Ziprasidone in the treatment of acute bipolar mania: a three-week, placebo-controlled, double-blind, randomized trial.

Abstract

The study evaluated the efficacy and tolerability of ziprasidone, compared with placebo, in the treatment of adult patients with acute bipolar mania. Patients with a primary DSM-IV diagnosis of bipolar I disorder and a current manic or mixed episode (confirmed by the Structured Clinical Interview for DSM-IV Axis I Disorders, Patient Edition) (N=210) were randomly assigned in a 2:1 ratio to 3 weeks of double-blind treatment with ziprasidone (40-80 mg twice daily) or placebo. Efficacy was assessed with the Schedule for Affective Disorders and Schizophrenia, Change Version (which contains the Mania Rating Scale), Positive and Negative Syndrome Scale, Clinical Global Impression (CGI) severity scale, CGI improvement scale, and Global Assessment of Functioning Scale. Primary efficacy variables were differences from baseline to endpoint (last observation carried forward) in mean Mania Rating Scale and CGI severity scale scores between the ziprasidone and placebo groups. Safety evaluations included monitoring of adverse events, vital signs, electrocardiogram results, and clinical laboratory values and assessment of movement disorders and akathisia. Ziprasidone produced rapid, sustained improvements relative to baseline and placebo on all primary and most secondary efficacy measures at endpoint. Significant improvements were typically observed within 2 days after treatment commenced and were maintained throughout the 3 weeks.

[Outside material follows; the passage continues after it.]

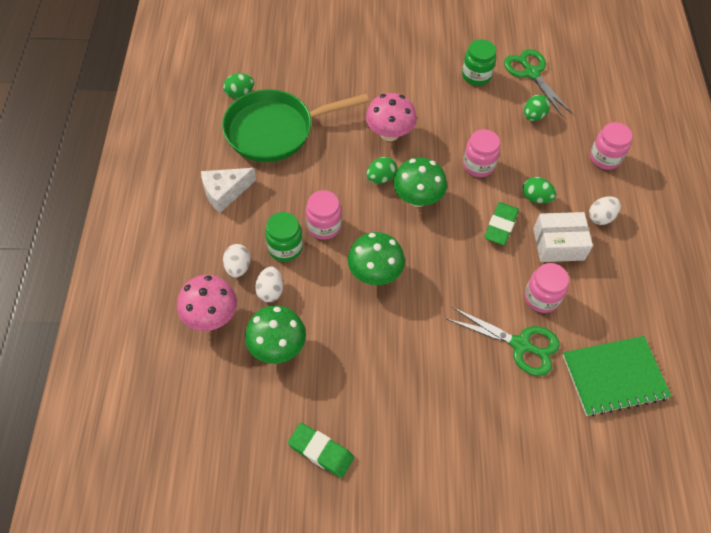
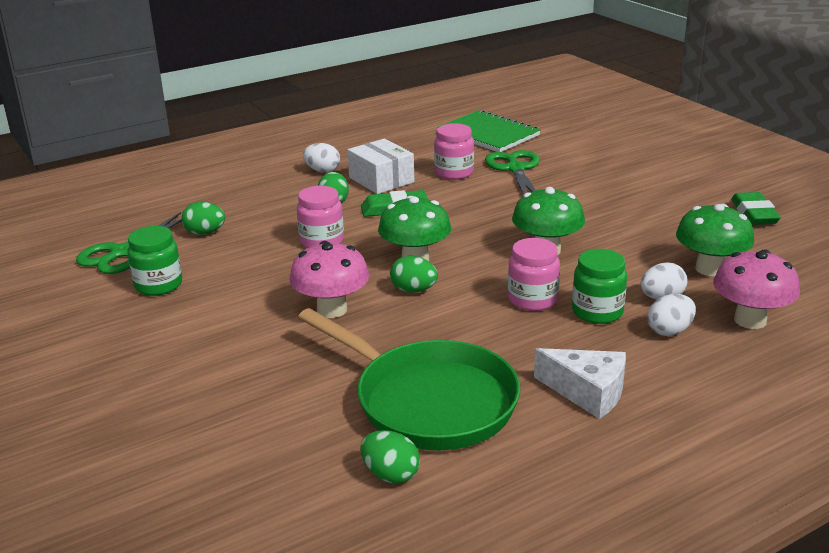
camera: 120 degrees left, 30 degrees down
(605, 158) = (236, 185): pink jar -> none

Ziprasidone was well tolerated and associated with a low rate of extrapyramidal symptoms; neither weight gain nor clinically significant changes in vital signs or other safety parameters were observed with ziprasidone. Ziprasidone monotherapy was significantly superior to placebo in reducing symptoms of acute mania in patients with bipolar I disorder. Onset of action was rapid, and tolerability of ziprasidone was generally comparable to that of placebo.